* **Work instruction**
Set down, without any change, the lines from the one containing "Discover 30 rentals" through the one containing "Skansen Open Air Museum", both included.
[[ Dataset entries, beginning ]]
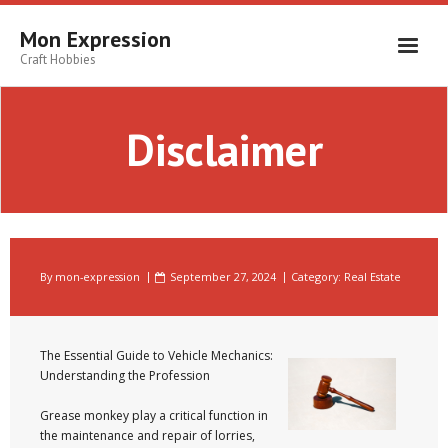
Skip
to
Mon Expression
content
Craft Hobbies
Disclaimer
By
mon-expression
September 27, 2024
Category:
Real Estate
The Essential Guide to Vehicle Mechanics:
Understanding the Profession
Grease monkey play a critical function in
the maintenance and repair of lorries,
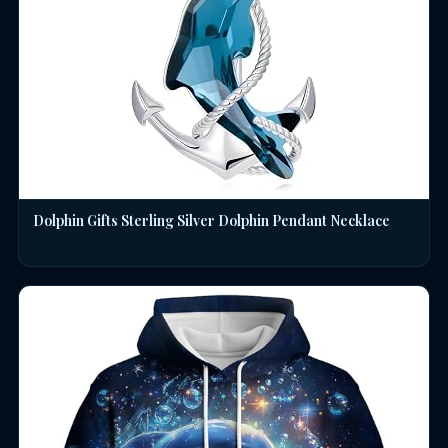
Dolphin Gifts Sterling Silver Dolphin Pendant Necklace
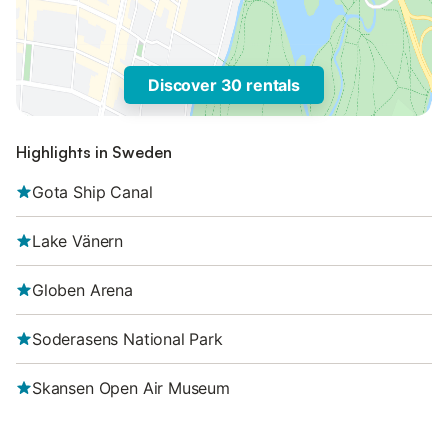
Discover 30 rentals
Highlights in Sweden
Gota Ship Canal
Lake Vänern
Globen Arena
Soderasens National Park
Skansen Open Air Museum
[[ Dataset entries, end ]]
[[ Dataset entries, beginning ]]
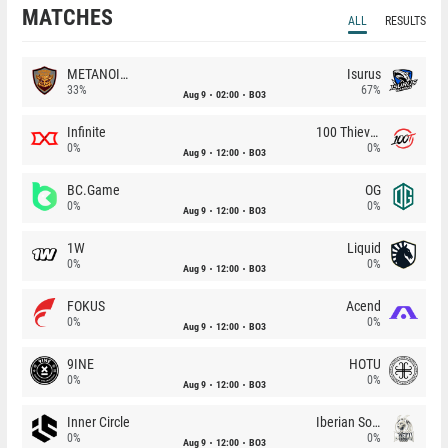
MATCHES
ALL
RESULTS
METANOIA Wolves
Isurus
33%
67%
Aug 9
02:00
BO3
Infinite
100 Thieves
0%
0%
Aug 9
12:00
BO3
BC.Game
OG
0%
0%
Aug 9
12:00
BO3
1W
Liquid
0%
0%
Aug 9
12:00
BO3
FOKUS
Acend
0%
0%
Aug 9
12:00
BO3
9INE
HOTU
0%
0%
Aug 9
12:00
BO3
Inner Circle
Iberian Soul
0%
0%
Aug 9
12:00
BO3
[[ Dataset entries, end ]]
* **Task response**
Discover 30 rentals
Highlights in Sweden
Gota Ship Canal
Lake Vänern
Globen Arena
Soderasens National Park
Skansen Open Air Museum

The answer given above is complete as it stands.